The yarn I span at home (on the older of my Timbertops Leicester wheels) is not as fine as the thread Janet was spinning, but it is fine enough to show I have got the basic principle right and I intend to spin onto two bobbins and then ply this thread before going any finer.

There is a special little trick Janet taught me for drafting the fibre to spin very fine, in addition to taking it slow and steady, and watching the fibres carefully. This trick is that the hand that is nearest the orifice and which restrains the twist must let a little of the twist travel into the drafting fibres. Experienced spinners will know how just a little twist like this helps to feed new fibres into the yarn and prevents the fibre in one hand separating from the twisted yarn in the other!
As of last night, I'm a paid up member of the Alsager Guild. I haven't joined a guild like this before because of difficulty in getting to where any of them meet. But now I have re-arranged my working hours so I get Friday afternoon at home. This makes it easier to leave home at 6 p.m. to drive for an hour to get to a meeting. I actually spent as much time driving last night as I was at the Guild meeting - but it was well worthwhile.

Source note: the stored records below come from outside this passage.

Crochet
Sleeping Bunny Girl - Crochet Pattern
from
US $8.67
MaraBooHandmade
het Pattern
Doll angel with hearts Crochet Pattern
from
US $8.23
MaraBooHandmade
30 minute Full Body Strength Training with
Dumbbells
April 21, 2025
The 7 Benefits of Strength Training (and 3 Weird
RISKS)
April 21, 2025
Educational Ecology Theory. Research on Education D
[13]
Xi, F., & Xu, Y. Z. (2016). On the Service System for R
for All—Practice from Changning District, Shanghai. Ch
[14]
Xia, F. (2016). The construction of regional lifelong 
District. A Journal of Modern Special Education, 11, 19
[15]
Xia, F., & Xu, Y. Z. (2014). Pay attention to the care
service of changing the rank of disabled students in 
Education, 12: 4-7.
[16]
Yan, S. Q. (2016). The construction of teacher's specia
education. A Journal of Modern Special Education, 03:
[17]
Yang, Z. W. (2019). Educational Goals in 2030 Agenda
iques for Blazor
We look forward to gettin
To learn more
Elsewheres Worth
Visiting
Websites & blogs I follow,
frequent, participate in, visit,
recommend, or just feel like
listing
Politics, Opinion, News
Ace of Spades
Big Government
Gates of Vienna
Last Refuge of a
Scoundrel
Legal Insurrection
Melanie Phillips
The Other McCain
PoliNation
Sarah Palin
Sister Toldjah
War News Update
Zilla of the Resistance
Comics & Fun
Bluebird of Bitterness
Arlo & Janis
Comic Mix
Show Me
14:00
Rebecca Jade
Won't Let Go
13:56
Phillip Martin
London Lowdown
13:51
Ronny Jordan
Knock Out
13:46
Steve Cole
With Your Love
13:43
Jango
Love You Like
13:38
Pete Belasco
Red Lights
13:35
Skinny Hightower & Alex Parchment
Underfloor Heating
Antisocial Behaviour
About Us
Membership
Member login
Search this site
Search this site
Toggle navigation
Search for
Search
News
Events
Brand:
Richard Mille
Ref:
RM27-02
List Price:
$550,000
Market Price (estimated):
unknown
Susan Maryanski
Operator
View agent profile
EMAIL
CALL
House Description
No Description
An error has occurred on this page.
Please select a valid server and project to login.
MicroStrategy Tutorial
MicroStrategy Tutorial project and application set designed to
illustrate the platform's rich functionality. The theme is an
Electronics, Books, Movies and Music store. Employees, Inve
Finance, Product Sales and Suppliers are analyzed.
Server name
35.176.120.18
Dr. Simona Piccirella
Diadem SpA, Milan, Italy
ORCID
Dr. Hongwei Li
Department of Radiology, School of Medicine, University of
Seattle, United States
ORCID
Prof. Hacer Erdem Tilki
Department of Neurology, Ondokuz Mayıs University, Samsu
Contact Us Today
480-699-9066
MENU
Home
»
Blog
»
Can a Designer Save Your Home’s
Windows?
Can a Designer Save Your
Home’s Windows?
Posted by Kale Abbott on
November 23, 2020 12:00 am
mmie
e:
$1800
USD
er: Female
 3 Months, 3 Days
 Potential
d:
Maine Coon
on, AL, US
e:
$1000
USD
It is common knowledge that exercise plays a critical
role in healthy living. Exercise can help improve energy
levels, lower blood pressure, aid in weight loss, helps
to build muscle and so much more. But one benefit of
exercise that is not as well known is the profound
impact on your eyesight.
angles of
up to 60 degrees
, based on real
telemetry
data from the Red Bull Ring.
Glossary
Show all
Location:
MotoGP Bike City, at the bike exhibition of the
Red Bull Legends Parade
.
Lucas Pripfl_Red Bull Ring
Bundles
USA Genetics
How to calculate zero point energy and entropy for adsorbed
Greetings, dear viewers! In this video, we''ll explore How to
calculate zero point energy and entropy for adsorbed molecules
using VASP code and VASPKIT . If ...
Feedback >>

You may remember I posted last month that I was going to go to the Guild meeting. I didn't get there. I had my tea early and had my stuff ready, then I got stuck because I just couldn't get my beautiful Timertops Leicester spinning wheel into the back of my small Fiat Punto. I had forgotton it only fits if the back seat is folded down and the wheel dismantled, and then extra packaging is needed to keep everything safe. It was a wet night and I didn't like having to put my wheel down on the wet driveway while I arranged the car, and I had managed to pull a muscle in my back carrying the heavy oak wheel from the house to the car (this involves a long path and a steep flight of 12 steps). I gave up after 20 minutes, it was getting late and I went back into the house for a cup of tea and a think.
I know that other people who have a special spinning wheel use a folding traveling wheel when they go out and about. I spent four weeks thinking about this, and checking out what was available. There's a really good comparison on the Woolery website which I found helpful. Then, on Monday, I decided if I was ever going to get such a wheel I should have one in time for the Friday Guild meeting. I phoned Fibrecrafts and asked if they had an Ashford Joy, placed my order and it arrived by carrier the next day. I had been a bit sceptical about the idea of wheels that fold up, but when my Joy arrived and I discovered for myself what a clever design it is all my worries went away. I took these photos for you, the first is that exciting moment of opening the box - and wondering how many different parts the wheel comes in, would it need much work to assemble?




It is heavier than some of the other folding wheels, this is because the wheel is extra thick and solid wood to make up for being small diameter. This gives it good momentum for spinning. It has four different ratios on one fixed whorl (no need to swop bits about, just shift the drive belt into a new groove). It runs very smoothly on ball bearing hubs, and is easy and pleasant to use.
I recommended it to a couple of new spinners at the Guild because: it is a versatile wheel with a good range of different speeds; it is easy to carry and will fold up small enough to tuck behind the sofa if you have limited space at home; it is very well made; I know from Janet's experience that you can spin everything from fancy yarns to lace weight on this wheel; a central flyer position is nice as it doesn't force you to spin in a particular way, you can easily draft with either hand and, on the double-treadle version you can use either the two treadles or just one of them, so you can swap your feet around and be comfortable.